Ничего не поняв, но почуяв что-то неладное, Данило приказал расспросить ратника поподробнее.
Чтобы тот хоть на короткое время пришел в себя, подручные хана влили в глотку умирающего чуть ли не полмеха хмельного меда, который Кобякович уважал ничуть не меньше перебродившего пенистого кумыса.
После такой дозы русский воин на несколько минут пришел в себя и чуть более связно изложил то, что произошло накануне, но сразу вслед за этим скончался.
Данило посуровел лицом и, ни слова не говоря, повернул коня назад, к месту недавнего пиршества. Приказав заново разбить юрты, он повелел обшарить всю округу, найти раненых воинов и со всевозможным бережением привезти их к нему, обещая щедро вознаградить удачливых в поиске.
Покорные хану половцы рассыпались по степи и спустя пару часов доставили утыканного стрелами, но еще живого Козлика.
Явившийся по зову Данилы Кобяковича половец, сведущий в искусстве исцеления, долго и сокрушенно цокал языком, опасаясь даже прикоснуться к умирающему уруситу, и никак не мог решить, с чего начать.
Все три раны были опасны, но одна стрела, впившись жалом под самое сердце, казалась самой страшной. К ней, мысленно попросив у степных богов удачи, он и приступил первым делом.
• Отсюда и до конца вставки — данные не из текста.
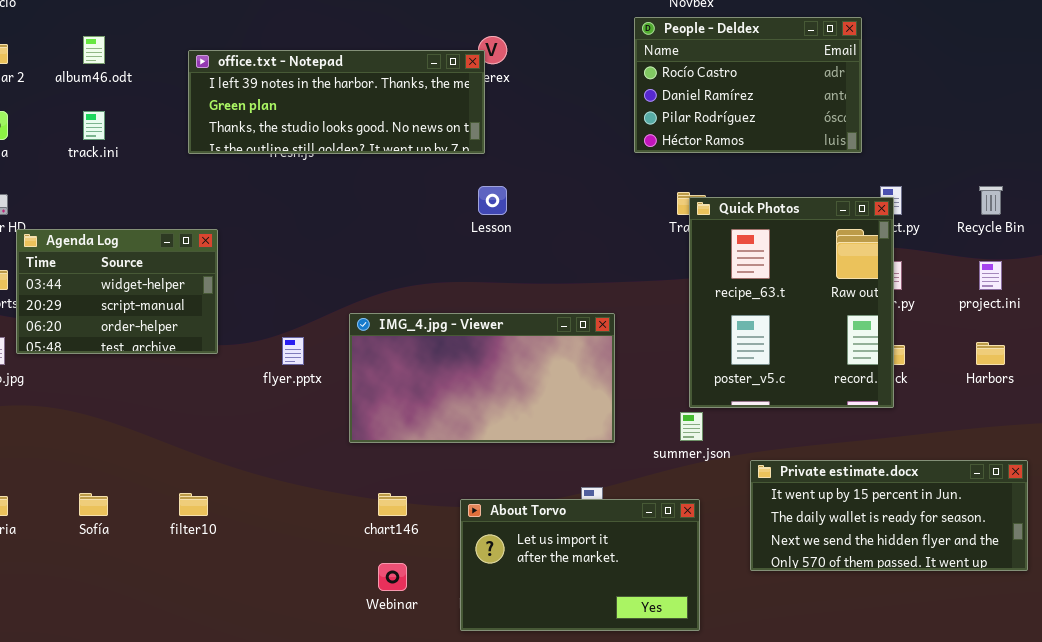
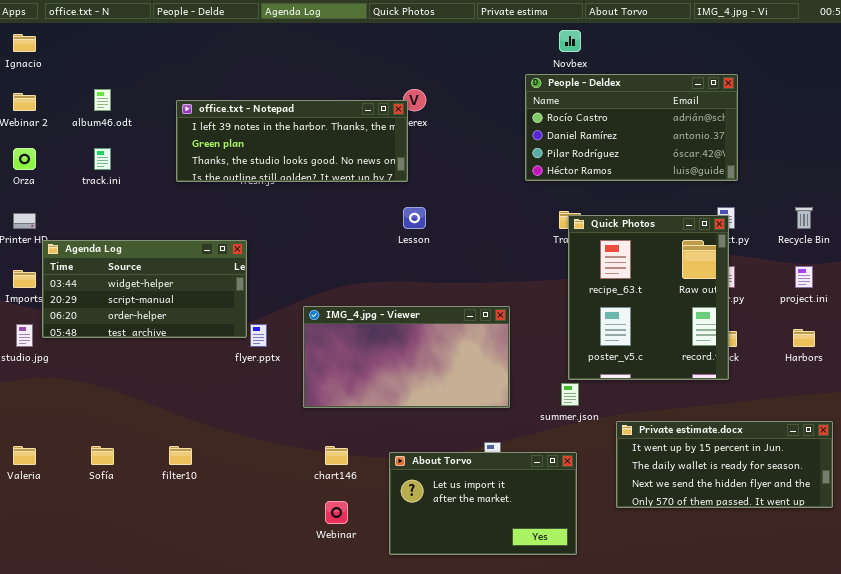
People - Deldex: [634,17,862,153] -> [525,74,738,181], resized
Agenda Log: [16,229,218,354] -> [42,240,247,338], resized

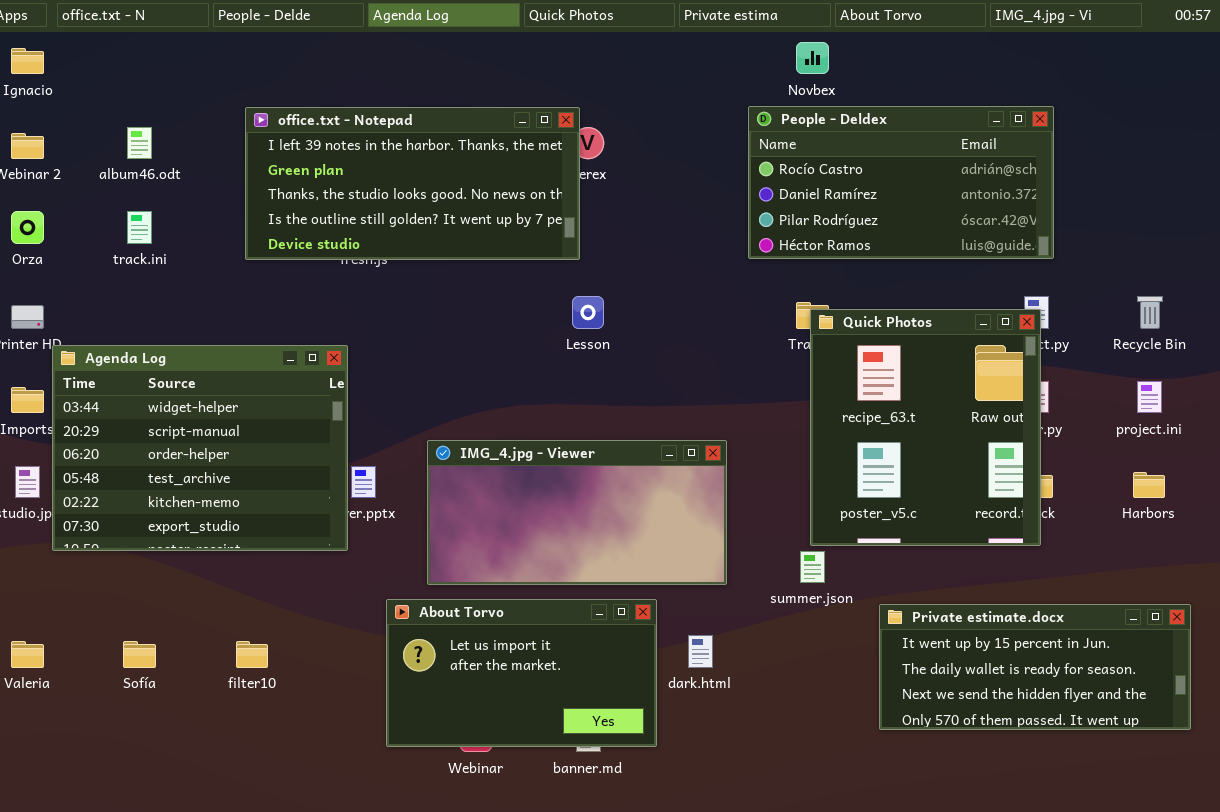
office.txt - Notepad: [176,100,408,182] -> [245,107,580,260], resized
Agenda Log: [42,240,247,338] -> [52,345,348,551], resized
About Torvo: [389,452,577,555] -> [386,599,657,747], moved

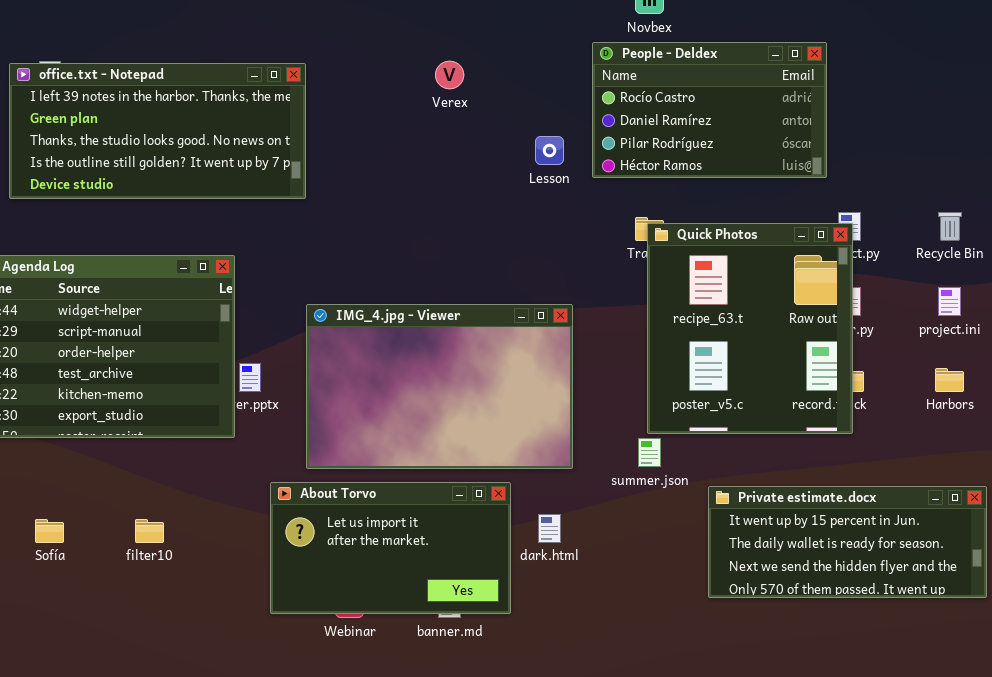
People - Deldex: [748,106,1054,259] -> [592,42,827,178], resized
office.txt - Notepad: [245,107,580,260] -> [9,63,306,199], moved
Lesson: [572,296,604,329] -> [535,136,564,165], moved
IMG_4.jpg - Viewer: [427,440,727,585] -> [306,304,573,469], resized

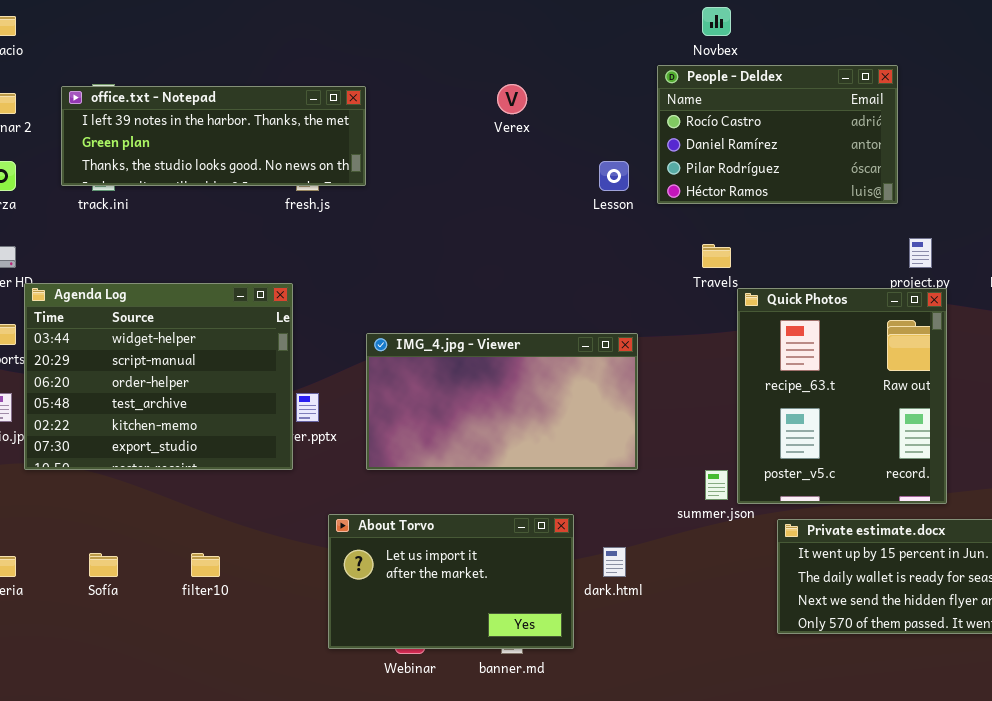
office.txt - Notepad: [9,63,306,199] -> [61,86,366,186], resized
Quick Photos: [647,223,853,434] -> [737,288,947,504], moved
IMG_4.jpg - Viewer: [306,304,573,469] -> [366,333,638,470], resized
К удивлению лекаря, через несколько часов после того, как со всевозможной осторожностью были извлечены все три стрелы, а раны промыты, смазаны дорогим арабским средством и хорошо забинтованы, русский воин все еще продолжал жить.
Поместили его в соседней юрте под неусыпным надзором лекаря, который пять или шесть дней кряду почти не отходил от раненого.
Вдобавок у Козлика начался сильный жар, одна из ран опасно воспалилась, и все эти дни он пребывал между жизнью и смертью.
Именно так сказал половецкий шаман, долго гадавший на высохших бараньих лопатках, после чего наконец виновато развел руками:
— Его душу продолжает держать в своей могучей руке главный бог русичей Кристос, сам еще не знающий, то ли оторвать ее от тела, чтобы унести с собой, то ли оставить ее храброму воину.
— Так будет ли он жить? — не понял Данило Кобякович.
— Если их бог до сих пор этого не ведает, то откуда могу знать я, простой слуга наших степных богов, — вывернулся шаман. — За его здоровье надо молиться Кристу, а у того иные слуги.
Тогда по приказу хана из Исад приволокли старенького священника, пояснили ему, что нужно делать, и тот дрожащим от испуга унылым речитативом затянул молитву во здравие раба божия…
Правда, из-за малограмотности и плохой памяти — а молитвенник он взять с собой не успел — уже через час седенький попик стал повторяться, а через два на это обратил внимание и терпеливо слушающий его хан, заметив про себя, что его шаман намного красноречивее.
Однако мешать попу он не стал. Напротив, сам мысленно обратившись к бессильному себя защитить на земле, но ныне всемогущему богу, Данило пообещал ему принести в жертву трех самых лучших дойных кобылиц из табуна.
По счастливому для священника совпадению Козлик пришел в себя уже на следующий день после начала его молитв.
Попа тут же отпустили с миром назад в село и даже дали ему на прощание большой золотой крест, который в числе прочих вещей, снятых с убитых князей, достался в качестве отступного половецкому хану.
От креста, впрочем, священник, побледнев, отказался, прочтя надпись на обороте, просящую, чтобы господь бог помиловал раба своего грешного Ингваря, даровав ему победу над врагами и способствуя исполнению прочих желаний.
Не пожелал он его взять в первую очередь из-за того, что прочел имя умершего князя — в то время уже бытовало поверье, что чужой крест способен принести только беды и несчастья своему новому владельцу.
Ну а если учесть то обстоятельство, что князь Ингварь погиб насильственной смертью, оставалось лишь догадываться, какое неисчислимое количество горя во всевозможных вариантах золотая святыня сулила тому, кто опять посмеет надеть ее.